Which leads me to horses, and Ben Johnson, and of course, me, eventually.

In both Hollywood and on the rodeo circuit, Ben Johnson was considered the best rider in the world.

A cowboy from Oklahoma, Johnson fell into Hollywood by accident -- first as a wrangler, then stunt double. Other riders, the best of the best -- from the legendary Harry Carey Jr to Gary Cooper, said, and without jealousy just awe, that Ben Johnson was better than the best. Even John Ford loved him, and John Ford hated everyone. John Ford talked Johnson into taking some supporting roles in his films. "She Wore a Yellow Ribbon" might be the most famous.

Ben Johnson never wanted to be a movie star, and he wasn't, but Ben Johnson did want to win a national rodeo championship. So he quit the movies, hit the rodeo circuit, and damned if he didn't get a National. After a year or so, he returned to films, saying, "It's necessity. All I have now is the silver buckle, $40, and an angry wife." (She didn't stay angry long; they were married for 50 years.)

So let's take a break. Here's a video, watch the action between 3 minutes/40 seconds to 6 minutes, and see what the guy could do, and do at a dead fucking run. (I won't apologize for the music, I didn't score it.)

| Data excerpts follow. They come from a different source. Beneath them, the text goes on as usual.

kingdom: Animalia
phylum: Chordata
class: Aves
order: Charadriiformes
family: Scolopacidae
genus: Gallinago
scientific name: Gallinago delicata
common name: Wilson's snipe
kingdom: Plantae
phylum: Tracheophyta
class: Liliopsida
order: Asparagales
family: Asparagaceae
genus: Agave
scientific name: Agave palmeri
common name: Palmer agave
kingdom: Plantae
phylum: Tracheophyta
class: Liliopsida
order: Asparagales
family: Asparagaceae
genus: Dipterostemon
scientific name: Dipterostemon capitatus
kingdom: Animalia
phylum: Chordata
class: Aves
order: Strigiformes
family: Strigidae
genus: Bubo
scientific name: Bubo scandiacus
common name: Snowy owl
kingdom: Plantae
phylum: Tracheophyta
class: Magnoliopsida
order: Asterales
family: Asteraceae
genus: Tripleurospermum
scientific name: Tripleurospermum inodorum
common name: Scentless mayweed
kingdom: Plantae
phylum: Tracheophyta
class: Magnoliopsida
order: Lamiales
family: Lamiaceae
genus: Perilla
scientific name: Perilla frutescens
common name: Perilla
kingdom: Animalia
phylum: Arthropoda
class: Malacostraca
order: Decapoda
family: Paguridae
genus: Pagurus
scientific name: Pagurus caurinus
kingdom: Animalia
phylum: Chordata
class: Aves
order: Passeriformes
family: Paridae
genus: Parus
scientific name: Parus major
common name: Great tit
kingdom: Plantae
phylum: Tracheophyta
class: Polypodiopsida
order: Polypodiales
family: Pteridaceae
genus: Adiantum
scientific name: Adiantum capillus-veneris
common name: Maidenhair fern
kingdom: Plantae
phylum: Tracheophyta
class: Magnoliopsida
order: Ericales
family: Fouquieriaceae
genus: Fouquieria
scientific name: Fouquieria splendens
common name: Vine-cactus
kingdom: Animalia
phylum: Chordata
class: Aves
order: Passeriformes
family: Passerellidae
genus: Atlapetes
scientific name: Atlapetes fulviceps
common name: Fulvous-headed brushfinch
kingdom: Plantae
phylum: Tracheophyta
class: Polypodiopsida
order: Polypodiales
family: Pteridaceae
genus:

Though Johnson did win a Best Supporting Oscar, he didn't think highly of his own acting abilities. "Everyone in Hollywood is a better actor than I am," he said, "but no one else is Ben Johnson."

I always wanted to be a great rider. It's the hardest thing I ever set my mind to, and I didn't come close. My horse bucked, spun, and reared all her life; she broke my hand, my leg; she gave me two concussions, and countless trips to the e-ward.

Even after 20 years together, I wasn't a great rider, or good, or even competent. After awhile, I accepted the fact that an excellent trail ride meant I stayed in the saddle.

Sometimes it's good to try with all your heart and soul to do something you'll never do well. Humbling, of course. But being the best at something shouldn't be one's only goal or only source of pleasure, nor should measuring yourself against the best and falling short always be a source of pain.

If you're smart, eventually you see success as a movable target. Elastic. Something that expands and retracts according to what you want to do, what you have the talent and ability to do, and then, finally, what you most desire to do. Sometimes success is simply the grit to try. Getting thrown and getting up, getting thrown, then getting up again.